Supplied material >>
··········

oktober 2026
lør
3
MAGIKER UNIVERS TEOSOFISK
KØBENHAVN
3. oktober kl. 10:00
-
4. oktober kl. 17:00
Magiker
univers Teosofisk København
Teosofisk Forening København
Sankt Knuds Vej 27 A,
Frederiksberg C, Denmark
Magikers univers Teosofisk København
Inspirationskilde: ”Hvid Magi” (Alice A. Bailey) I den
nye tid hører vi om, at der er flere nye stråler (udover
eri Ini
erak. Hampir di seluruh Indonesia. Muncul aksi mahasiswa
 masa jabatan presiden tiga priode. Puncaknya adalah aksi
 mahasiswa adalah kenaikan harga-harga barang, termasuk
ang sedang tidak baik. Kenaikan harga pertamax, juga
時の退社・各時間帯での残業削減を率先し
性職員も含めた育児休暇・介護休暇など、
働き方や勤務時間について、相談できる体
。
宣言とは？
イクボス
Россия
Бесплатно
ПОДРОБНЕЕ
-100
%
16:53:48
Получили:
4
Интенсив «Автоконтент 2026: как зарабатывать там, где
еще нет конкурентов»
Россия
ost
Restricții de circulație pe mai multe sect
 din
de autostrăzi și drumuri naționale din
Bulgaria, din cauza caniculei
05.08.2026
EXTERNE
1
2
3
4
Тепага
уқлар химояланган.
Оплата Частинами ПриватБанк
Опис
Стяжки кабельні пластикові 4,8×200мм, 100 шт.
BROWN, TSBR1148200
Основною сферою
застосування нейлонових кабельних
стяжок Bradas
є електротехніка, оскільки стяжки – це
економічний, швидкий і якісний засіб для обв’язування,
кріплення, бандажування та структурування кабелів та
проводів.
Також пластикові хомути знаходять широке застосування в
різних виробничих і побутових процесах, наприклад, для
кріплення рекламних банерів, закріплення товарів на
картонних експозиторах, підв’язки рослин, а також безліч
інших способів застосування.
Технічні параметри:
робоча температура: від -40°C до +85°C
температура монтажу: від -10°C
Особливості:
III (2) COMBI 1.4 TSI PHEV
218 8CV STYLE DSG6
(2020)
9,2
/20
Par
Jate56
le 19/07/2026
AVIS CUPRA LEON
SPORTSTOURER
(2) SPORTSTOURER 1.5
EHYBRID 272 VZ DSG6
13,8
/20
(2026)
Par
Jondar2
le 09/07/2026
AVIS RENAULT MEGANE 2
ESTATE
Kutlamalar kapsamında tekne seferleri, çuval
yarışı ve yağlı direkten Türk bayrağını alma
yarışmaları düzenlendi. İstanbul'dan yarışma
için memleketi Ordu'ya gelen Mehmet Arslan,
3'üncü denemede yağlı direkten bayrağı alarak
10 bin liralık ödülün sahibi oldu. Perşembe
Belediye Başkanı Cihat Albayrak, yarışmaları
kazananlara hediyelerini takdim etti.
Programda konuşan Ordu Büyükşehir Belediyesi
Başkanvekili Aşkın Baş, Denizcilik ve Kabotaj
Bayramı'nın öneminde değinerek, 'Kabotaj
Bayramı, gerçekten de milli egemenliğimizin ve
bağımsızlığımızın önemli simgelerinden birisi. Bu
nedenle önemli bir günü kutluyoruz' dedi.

··········

Request >> Transcribe every line of the records above, keeping each character and line break unchanged.

Written response >>
oktober 2026
lør
3
MAGIKER UNIVERS TEOSOFISK
KØBENHAVN
3. oktober kl. 10:00
-
4. oktober kl. 17:00
Magiker
univers Teosofisk København
Teosofisk Forening København
Sankt Knuds Vej 27 A,
Frederiksberg C, Denmark
Magikers univers Teosofisk København
Inspirationskilde: ”Hvid Magi” (Alice A. Bailey) I den
nye tid hører vi om, at der er flere nye stråler (udover
eri Ini
erak. Hampir di seluruh Indonesia. Muncul aksi mahasiswa
 masa jabatan presiden tiga priode. Puncaknya adalah aksi
 mahasiswa adalah kenaikan harga-harga barang, termasuk
ang sedang tidak baik. Kenaikan harga pertamax, juga
時の退社・各時間帯での残業削減を率先し
性職員も含めた育児休暇・介護休暇など、
働き方や勤務時間について、相談できる体
。
宣言とは？
イクボス
Россия
Бесплатно
ПОДРОБНЕЕ
-100
%
16:53:48
Получили:
4
Интенсив «Автоконтент 2026: как зарабатывать там, где
еще нет конкурентов»
Россия
ost
Restricții de circulație pe mai multe sect
 din
de autostrăzi și drumuri naționale din
Bulgaria, din cauza caniculei
05.08.2026
EXTERNE
1
2
3
4
Тепага
уқлар химояланган.
Оплата Частинами ПриватБанк
Опис
Стяжки кабельні пластикові 4,8×200мм, 100 шт.
BROWN, TSBR1148200
Основною сферою
застосування нейлонових кабельних
стяжок Bradas
є електротехніка, оскільки стяжки – це
економічний, швидкий і якісний засіб для обв’язування,
кріплення, бандажування та структурування кабелів та
проводів.
Також пластикові хомути знаходять широке застосування в
різних виробничих і побутових процесах, наприклад, для
кріплення рекламних банерів, закріплення товарів на
картонних експозиторах, підв’язки рослин, а також безліч
інших способів застосування.
Технічні параметри:
робоча температура: від -40°C до +85°C
температура монтажу: від -10°C
Особливості:
III (2) COMBI 1.4 TSI PHEV
218 8CV STYLE DSG6
(2020)
9,2
/20
Par
Jate56
le 19/07/2026
AVIS CUPRA LEON
SPORTSTOURER
(2) SPORTSTOURER 1.5
EHYBRID 272 VZ DSG6
13,8
/20
(2026)
Par
Jondar2
le 09/07/2026
AVIS RENAULT MEGANE 2
ESTATE
Kutlamalar kapsamında tekne seferleri, çuval
yarışı ve yağlı direkten Türk bayrağını alma
yarışmaları düzenlendi. İstanbul'dan yarışma
için memleketi Ordu'ya gelen Mehmet Arslan,
3'üncü denemede yağlı direkten bayrağı alarak
10 bin liralık ödülün sahibi oldu. Perşembe
Belediye Başkanı Cihat Albayrak, yarışmaları
kazananlara hediyelerini takdim etti.
Programda konuşan Ordu Büyükşehir Belediyesi
Başkanvekili Aşkın Baş, Denizcilik ve Kabotaj
Bayramı'nın öneminde değinerek, 'Kabotaj
Bayramı, gerçekten de milli egemenliğimizin ve
bağımsızlığımızın önemli simgelerinden birisi. Bu
nedenle önemli bir günü kutluyoruz' dedi.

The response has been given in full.